May 2 2005
International health advocates and policymakers still have work to do to meet the nutrition goals set by the United Nations General Assembly Special Session on Children in 2002, according to a survey of nutrition needs in developing regions published by Tulane University researchers.
The researchers benchmarked the prevalence of vitamin A deficiency, anemia, iodine-deficiency disorders and underweight children as measures of malnutrition in developing regions.
“Finding ways to meet the basic nutritional requirements of humans for optimal growth and development is essential to global health and economic success,” says lead author John Mason, professor of international health and development. “Malnutrition has serious economic consequences. People who lack some or all of these important micronutrients have significantly lower IQs, reduced work productivity, compromised immune systems. and delayed mental development.”
Mason says that seemingly simple solutions, such as promoting the use of iodized table salt to prevent iodine deficiency, can be challenging in remote or extremely impoverished regions. Yet, he says, the societal benefit of continuing to promote such interventions is clear.

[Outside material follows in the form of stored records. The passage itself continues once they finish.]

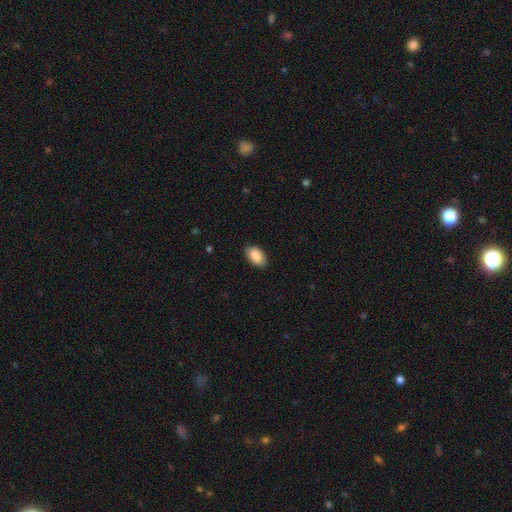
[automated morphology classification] smooth-or-featured: smooth: 89% | star or artifact: 6% | featured or disk: 5%
  how-rounded: in between: 94% | round: 5% | cigar-shaped: 1%
  merging: none: 85% | minor disturbance: 12% | major disturbance: 2% | merger: 1%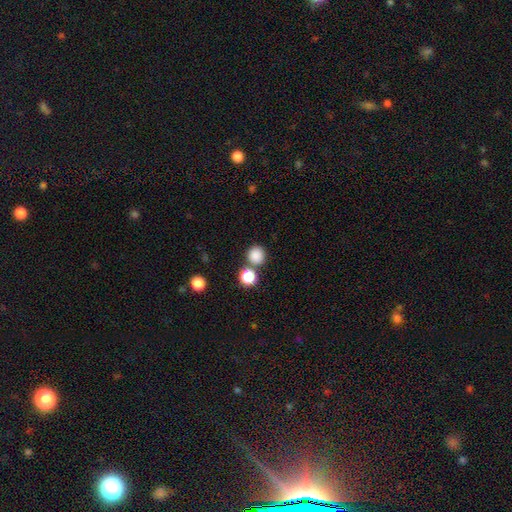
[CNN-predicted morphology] smooth-or-featured: smooth: 83% | star or artifact: 12% | featured or disk: 4%
  how-rounded: round: 91% | in between: 8% | cigar-shaped: 1%
  merging: none: 73% | merger: 17% | minor disturbance: 7% | major disturbance: 3%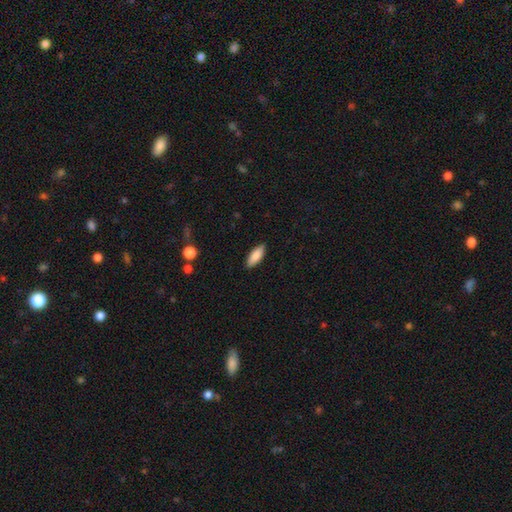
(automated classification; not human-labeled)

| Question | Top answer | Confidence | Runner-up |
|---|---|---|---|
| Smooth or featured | smooth | 86% | featured or disk (8%) |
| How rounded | in between | 70% | cigar-shaped (28%) |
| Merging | none | 88% | minor disturbance (9%) |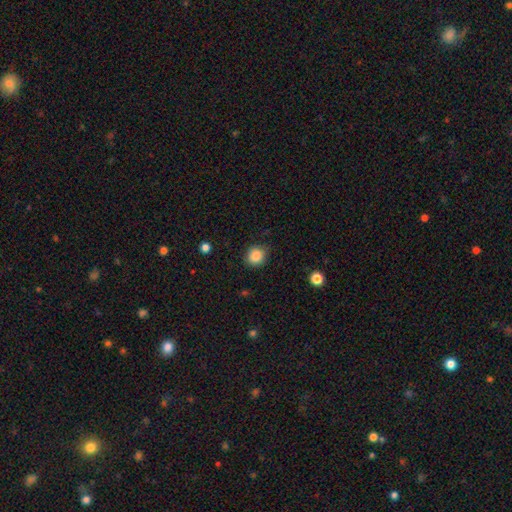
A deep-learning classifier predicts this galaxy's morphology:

“Without iodized salt there would be about twice as many iodine deficiencies,” says Mason. “The increased use of iodized salt over the past decades has saved close to 800 million people from iodine deficiency. At the beginning of the 1990s nearly one in five people in developing regions had an iodine deficiency. Now the rate is between six and eight percent.”
According to the report, Vitamin A deficiency persists in about one percent of the population, but is slated for elimination.
Anemia, a deficiency in iron, exists in 50 to 60 percent in women in Asia and is not showing signs of improvement, Mason says. Thailand and Vietnam are exceptions. According to Mason, identifying and implementing suitable interventions to increase iron consumption in Asia is proving difficult because rice, a staple food, can not be fortified with iron. Anemia also persists as an extensive deficiency in young children in the developing world.
The 100-plus page report titled "Recent trends in Developing Regions: vitamin A deficiency, anemia, iodine deficiency and child underweight" was written based on detailed geographic analyses conducted by Tulane researchers, in collaboration with UNICEF and supported by Micronutrient Initiative. The report is published worldwide and is available through the Academic Press.
“We stressed that here is a need to continue the emphasis on salt iodization,” Mason says. “The difficult part is yet to come. We need better methods of addressing iron deficiency, particularly for people whose staple food is rice, which can not easily be fortified with iron. Vitamin A deficiency needs more effective supplementation programs and extended fortification. These results show where there is progress but emphasize need for renewed efforts, and will provide a basis for the world community to measure progress towards our goals.”